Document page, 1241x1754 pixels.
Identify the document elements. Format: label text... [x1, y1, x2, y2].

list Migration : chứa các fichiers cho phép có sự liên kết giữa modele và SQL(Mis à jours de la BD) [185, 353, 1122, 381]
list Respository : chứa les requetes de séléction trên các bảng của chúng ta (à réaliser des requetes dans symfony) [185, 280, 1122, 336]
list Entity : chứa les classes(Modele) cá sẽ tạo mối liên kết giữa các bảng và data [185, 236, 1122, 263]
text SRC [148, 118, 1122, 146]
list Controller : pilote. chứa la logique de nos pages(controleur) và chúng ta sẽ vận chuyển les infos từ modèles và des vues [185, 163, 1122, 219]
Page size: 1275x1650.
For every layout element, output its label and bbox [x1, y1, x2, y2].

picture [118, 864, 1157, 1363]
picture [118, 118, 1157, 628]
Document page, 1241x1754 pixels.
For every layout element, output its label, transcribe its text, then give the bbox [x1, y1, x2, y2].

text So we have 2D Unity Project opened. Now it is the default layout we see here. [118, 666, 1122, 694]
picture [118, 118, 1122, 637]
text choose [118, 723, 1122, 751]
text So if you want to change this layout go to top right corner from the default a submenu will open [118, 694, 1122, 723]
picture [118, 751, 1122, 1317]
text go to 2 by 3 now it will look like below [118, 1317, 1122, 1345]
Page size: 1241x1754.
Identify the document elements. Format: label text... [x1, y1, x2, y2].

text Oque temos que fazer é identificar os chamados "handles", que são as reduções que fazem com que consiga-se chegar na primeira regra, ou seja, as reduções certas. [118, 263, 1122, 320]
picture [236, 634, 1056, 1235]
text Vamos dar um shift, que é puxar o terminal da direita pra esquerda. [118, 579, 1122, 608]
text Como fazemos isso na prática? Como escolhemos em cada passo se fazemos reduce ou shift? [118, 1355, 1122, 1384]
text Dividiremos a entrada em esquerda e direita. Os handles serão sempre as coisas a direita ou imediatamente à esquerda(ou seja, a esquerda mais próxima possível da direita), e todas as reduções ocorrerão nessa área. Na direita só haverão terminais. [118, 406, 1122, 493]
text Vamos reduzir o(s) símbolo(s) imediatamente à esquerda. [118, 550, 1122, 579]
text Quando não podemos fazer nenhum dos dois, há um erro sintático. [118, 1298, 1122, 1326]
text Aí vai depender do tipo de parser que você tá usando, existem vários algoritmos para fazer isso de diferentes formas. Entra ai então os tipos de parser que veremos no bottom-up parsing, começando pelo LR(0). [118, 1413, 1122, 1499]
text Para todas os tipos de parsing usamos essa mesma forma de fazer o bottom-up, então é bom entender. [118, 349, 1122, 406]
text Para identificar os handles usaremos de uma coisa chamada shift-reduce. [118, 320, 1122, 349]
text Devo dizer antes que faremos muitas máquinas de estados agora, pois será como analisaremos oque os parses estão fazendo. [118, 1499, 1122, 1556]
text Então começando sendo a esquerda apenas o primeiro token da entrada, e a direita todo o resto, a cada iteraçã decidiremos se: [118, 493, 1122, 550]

- _WHAT THE EXERCISE ASKS_:
Arrange every line of the listing above into a numbered list, skipping the blank lines.

- _RESPONSE TO THE EXERCISE_:
1. Document page, 1241x1754 pixels.
2. Identify the document elements. Format: label text... [x1, y1, x2, y2].
3. list Migration : chứa các fichiers cho phép có sự liên kết giữa modele và SQL(Mis à jours de la BD) [185, 353, 1122, 381]
4. list Respository : chứa les requetes de séléction trên các bảng của chúng ta (à réaliser des requetes dans symfony) [185, 280, 1122, 336]
5. list Entity : chứa les classes(Modele) cá sẽ tạo mối liên kết giữa các bảng và data [185, 236, 1122, 263]
6. text SRC [148, 118, 1122, 146]
7. list Controller : pilote. chứa la logique de nos pages(controleur) và chúng ta sẽ vận chuyển les infos từ modèles và des vues [185, 163, 1122, 219]
8. Page size: 1275x1650.
9. For every layout element, output its label and bbox [x1, y1, x2, y2].
10. picture [118, 864, 1157, 1363]
11. picture [118, 118, 1157, 628]
12. Document page, 1241x1754 pixels.
13. For every layout element, output its label, transcribe its text, then give the bbox [x1, y1, x2, y2].
14. text So we have 2D Unity Project opened. Now it is the default layout we see here. [118, 666, 1122, 694]
15. picture [118, 118, 1122, 637]
16. text choose [118, 723, 1122, 751]
17. text So if you want to change this layout go to top right corner from the default a submenu will open [118, 694, 1122, 723]
18. picture [118, 751, 1122, 1317]
19. text go to 2 by 3 now it will look like below [118, 1317, 1122, 1345]
20. Page size: 1241x1754.
21. Identify the document elements. Format: label text... [x1, y1, x2, y2].
22. text Oque temos que fazer é identificar os chamados "handles", que são as reduções que fazem com que consiga-se chegar na primeira regra, ou seja, as reduções certas. [118, 263, 1122, 320]
23. picture [236, 634, 1056, 1235]
24. text Vamos dar um shift, que é puxar o terminal da direita pra esquerda. [118, 579, 1122, 608]
25. text Como fazemos isso na prática? Como escolhemos em cada passo se fazemos reduce ou shift? [118, 1355, 1122, 1384]
26. text Dividiremos a entrada em esquerda e direita. Os handles serão sempre as coisas a direita ou imediatamente à esquerda(ou seja, a esquerda mais próxima possível da direita), e todas as reduções ocorrerão nessa área. Na direita só haverão terminais. [118, 406, 1122, 493]
27. text Vamos reduzir o(s) símbolo(s) imediatamente à esquerda. [118, 550, 1122, 579]
28. text Quando não podemos fazer nenhum dos dois, há um erro sintático. [118, 1298, 1122, 1326]
29. text Aí vai depender do tipo de parser que você tá usando, existem vários algoritmos para fazer isso de diferentes formas. Entra ai então os tipos de parser que veremos no bottom-up parsing, começando pelo LR(0). [118, 1413, 1122, 1499]
30. text Para todas os tipos de parsing usamos essa mesma forma de fazer o bottom-up, então é bom entender. [118, 349, 1122, 406]
31. text Para identificar os handles usaremos de uma coisa chamada shift-reduce. [118, 320, 1122, 349]
32. text Devo dizer antes que faremos muitas máquinas de estados agora, pois será como analisaremos oque os parses estão fazendo. [118, 1499, 1122, 1556]
33. text Então começando sendo a esquerda apenas o primeiro token da entrada, e a direita todo o resto, a cada iteraçã decidiremos se: [118, 493, 1122, 550]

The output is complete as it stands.